Abstract

Aims—To develop a highly sensitive technique for the reliable detection and typing of human papillomavirus (HPV) DNA in clinical tissue.

Methods—A two step, semi-nested PCR was used with primers spanning the L1 region of the HPV genome and capable of detecting HPV DNA of all known HPV types. The clinical samples were typed by digestion of the 412 base pair PCR product with Rsa I, generating unique fragments for each HPV type. Thirteen samples were screened by this method, including nine vulval carcinoma samples and four wart samples from the penis and vulva.
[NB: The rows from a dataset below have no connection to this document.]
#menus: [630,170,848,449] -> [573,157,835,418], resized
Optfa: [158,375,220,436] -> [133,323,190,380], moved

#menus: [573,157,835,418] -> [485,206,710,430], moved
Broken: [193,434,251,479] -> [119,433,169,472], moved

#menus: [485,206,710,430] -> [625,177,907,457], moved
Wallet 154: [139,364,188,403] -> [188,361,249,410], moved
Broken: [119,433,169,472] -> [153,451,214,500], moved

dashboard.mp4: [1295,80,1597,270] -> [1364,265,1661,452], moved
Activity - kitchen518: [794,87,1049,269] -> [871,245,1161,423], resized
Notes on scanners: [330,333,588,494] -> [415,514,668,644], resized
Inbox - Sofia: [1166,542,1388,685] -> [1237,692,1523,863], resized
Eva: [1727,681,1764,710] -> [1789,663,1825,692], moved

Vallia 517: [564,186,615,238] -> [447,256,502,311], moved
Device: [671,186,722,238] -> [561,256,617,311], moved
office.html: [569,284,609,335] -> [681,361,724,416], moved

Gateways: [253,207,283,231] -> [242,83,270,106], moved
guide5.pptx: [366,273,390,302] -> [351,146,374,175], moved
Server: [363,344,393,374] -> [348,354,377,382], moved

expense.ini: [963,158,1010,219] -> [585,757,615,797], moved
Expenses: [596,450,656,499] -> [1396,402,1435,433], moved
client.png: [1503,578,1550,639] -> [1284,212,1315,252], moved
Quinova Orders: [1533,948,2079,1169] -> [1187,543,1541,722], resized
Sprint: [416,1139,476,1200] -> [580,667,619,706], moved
Results—Experiments using DNA extracted from HPV DNA positive cell lines—that is, CaSki (HPV type 16) and HeLa (HPV type 18) established that the technique could detect as few as 50 HPV copies and that the predicted Rsa I fragments from HPV types 16 and 18 were generated. The predicted 412 base pair fragment was observed for all 13 clinical samples subjected to semi-nested PCR. Rsa I digestion of the product of the second round of PCR permitted the positive identification of the HPV type in most cases.

Conclusions—This technique provides an effective and rapid means of detecting HPV DNA, in most cases providing the HPV type. High risk HPV types were always detected in the nine vulval carcinoma samples analysed. The amount of tissue available from the biopsy specimens was small, confirming the sensitivity of the method.